#### WORK ITEM:
Reproduce every line of text in the data below without alteration, leaving the pictures out of your answer.

#### RECORDED INFORMATION:
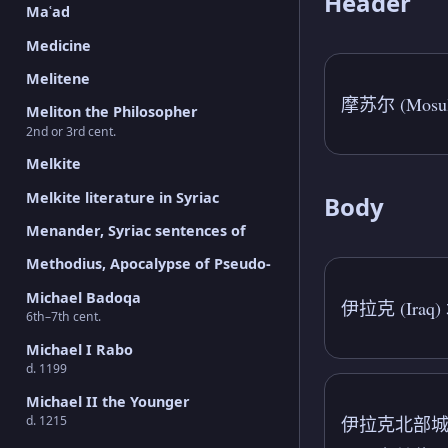
Header
Maʿad
Medicine
Melitene
摩苏尔 (Mosul
Meliton the Philosopher
2nd or 3rd cent.
Melkite
Melkite literature in Syriac
Body
Menander, Syriac sentences of
Methodius, Apocalypse of Pseudo-
Michael Badoqa
伊拉克 (Ira
6th–7th cent.
Michael I Rabo
d. 1199
Michael II the Younger
d. 1215
伊拉克北部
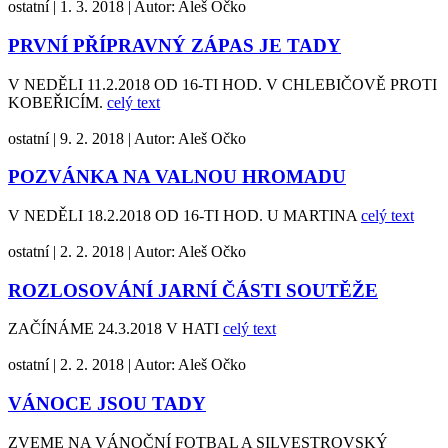
ostatní
|
1. 3. 2018
|
Autor:
Aleš Očko
PRVNÍ PŘÍPRAVNÝ ZÁPAS JE TADY
V NEDĚLI 11.2.2018 OD 16-TI HOD. V CHLEBIČOVĚ PROTI
KOBEŘICÍM.
celý text
ostatní
|
9. 2. 2018
|
Autor:
Aleš Očko
POZVÁNKA NA VALNOU HROMADU
V NEDĚLI 18.2.2018 OD 16-TI HOD. U MARTINA
celý text
ostatní
|
2. 2. 2018
|
Autor:
Aleš Očko
ROZLOSOVÁNÍ JARNÍ ČÁSTI SOUTĚŽE
ZAČÍNÁME 24.3.2018 V HATI
celý text
ostatní
|
2. 2. 2018
|
Autor:
Aleš Očko
VÁNOCE JSOU TADY
ZVEME NA VÁNOČNÍ FOTBAL A SILVESTROVSKÝ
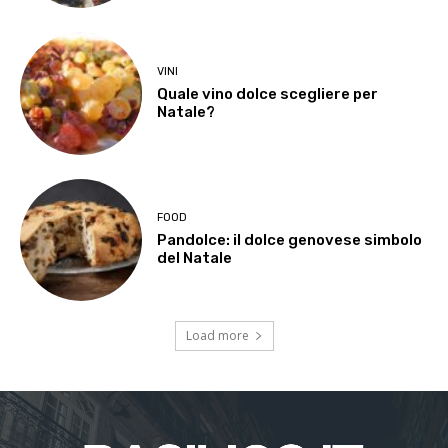
VINI
Quale vino dolce scegliere per
Natale?
FOOD
Pandolce: il dolce genovese simbolo
del Natale
Load more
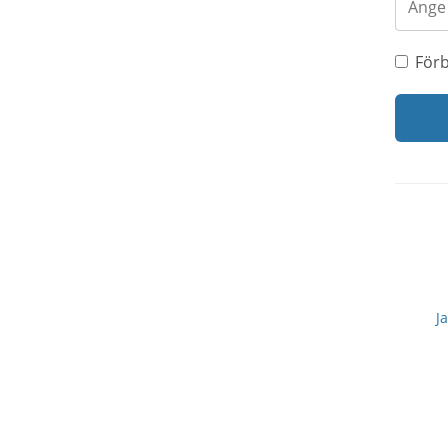
Förb
J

#### WRITTEN SOLUTION:
Header
Maʿad
Medicine
Melitene
摩苏尔 (Mosul
Meliton the Philosopher
2nd or 3rd cent.
Melkite
Melkite literature in Syriac
Body
Menander, Syriac sentences of
Methodius, Apocalypse of Pseudo-
Michael Badoqa
伊拉克 (Ira
6th–7th cent.
Michael I Rabo
d. 1199
Michael II the Younger
d. 1215
伊拉克北部
ostatní
|
1. 3. 2018
|
Autor:
Aleš Očko
PRVNÍ PŘÍPRAVNÝ ZÁPAS JE TADY
V NEDĚLI 11.2.2018 OD 16-TI HOD. V CHLEBIČOVĚ PROTI
KOBEŘICÍM.
celý text
ostatní
|
9. 2. 2018
|
Autor:
Aleš Očko
POZVÁNKA NA VALNOU HROMADU
V NEDĚLI 18.2.2018 OD 16-TI HOD. U MARTINA
celý text
ostatní
|
2. 2. 2018
|
Autor:
Aleš Očko
ROZLOSOVÁNÍ JARNÍ ČÁSTI SOUTĚŽE
ZAČÍNÁME 24.3.2018 V HATI
celý text
ostatní
|
2. 2. 2018
|
Autor:
Aleš Očko
VÁNOCE JSOU TADY
ZVEME NA VÁNOČNÍ FOTBAL A SILVESTROVSKÝ
VINI
Quale vino dolce scegliere per
Natale?
FOOD
Pandolce: il dolce genovese simbolo
del Natale
Load more
Förb
J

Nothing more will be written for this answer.